FAIRR: China’s ‘meatless’ push signals boon for investors

Alan Briefel, executive director of the FAIRR (Farm Animal Investment Risk and Return) Initiative, explains why Chinese efforts to reduce meat consumption signals exciting – and meatless – opportunities for private investors.

Alan Briefel, executive director of the FAIRR (Farm Animal Investment Risk and Return) Initiative, explains why Chinese efforts to reduce meat consumption signals exciting – and meatless – opportunities for private investors. 

Late last month millions of people in China and around the globe celebrated Chinese New Year, and ushered in the year of the rooster – a year said to be typified by prosperity and luck.

Briefel
Briefel

Fittingly, the year of the rooster is also the year the Chinese government is set to conduct its third agricultural census, a once-a-decade event where millions of officials are sent to villages and farms to literally count the country’s chickens and other livestock.

The results of the census will inform Chinese food and agricultural policies for the next 10 years and thus are of global interest, especially to international investors.

Shifting production methods

China is the world’s largest aggregate meat producer, responsible for 33 percent of all meat produced, and it seems likely that the census will confirm that a large proportion of this meat is now produced by large industrialized factory farms.

For example, China is home to more than 50 percent of the world’s pigs. Until the 1980s, 95 percent of Chinese pigs came from small holdings with fewer than five animals; but by 2014, just 20 percent of China’s pigs came from these small, backyard farms, according to numbers cited by The Economist.

While on the surface factory farming appears to be an efficient and effective way to produce meat, eggs and dairy and feed growing populations, investors are becoming increasingly worried about the long-term consequences of its environmental, social and governance problems. Factory farming is linked to serious environmental degradation, disproportionate greenhouse gas emissions and water use.

Factory farming is also linked to critical public health issues, including the emergence of antibiotic resistant super-bugs, which threaten to deprive modern medicine of the use of antibiotics. It was in China in late 2015, that the first case of resistance to Colistin – medicine’s ‘antibiotic of last resort’ – emerged.

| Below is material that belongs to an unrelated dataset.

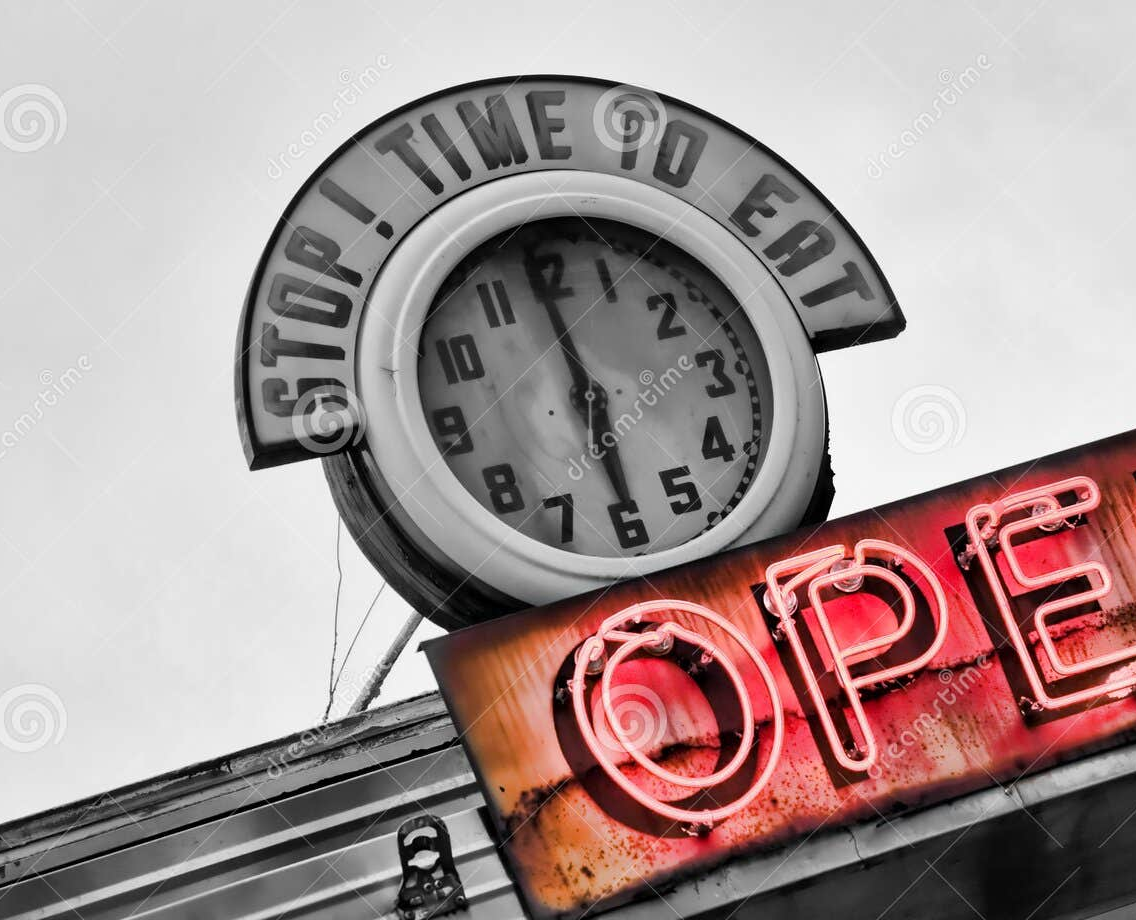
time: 5:58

Moving to a more sustainable model

As a result, Chinese leaders have set agricultural reform as a top priority going forward and evidence suggests that issues of sustainability are being integrated into that thinking. For example, last year the government outlined plans to reduce its citizen’s meat consumption by 50 percent in an effort to curb greenhouse gas emissions and rising obesity levels.

The Ministry of Agriculture has also identified the billions of tons of waste that China’s livestock produce each year as one of the biggest sources of water and soil pollution in the country. The Chinese Nutrition Society has enlisted global NGO Wild Aid and celebrities to promote behavior change in a nationwide campaign, urging people to cut their meat consumption in half.

Research shows that there is reason to believe the public will be susceptible to the new recommendations. A 2015 survey indicated that over 80 percent of middle-class urban residents in China are willing to eat more vegetarian. It also showed high awareness of the health impacts of meat consumption, as well as moderate awareness of its climate impacts. Particularly, as the negative health and environmental impacts of high meat consumption become more apparent, public support is likely to increase further.

What does it mean for investors?

Given that China consumes 25 percent of the world’s meat, any successful measures to curb its consumption will have a significant impact on global meat markets.

This has been a keen driver behind recent private equity interest in alternative protein companies that use biotechnology to produce ‘meatless’ meat, a market that will continue to grow. Companies such as Beyond Meat, Memphis Meats or Modern Meadow all use plant proteins to mimic the texture and flavor of meat or to grow ‘meat’ in laboratories that avoids the sustainability issues of factory farming.

Analysts at Allied Market Research have estimated an impressive 8.4 percent year-on-year growth for the next five years for the meat substitutes market. As China acts to further reduce its citizen’s meat consumption, this number should rise even further.

Investors wishing to cash in on the prosperity and luck of the Year of the Rooster, should take note. The results of China’s agricultural census and shifting attitudes towards meat consumption point the way to a potentially exciting new market.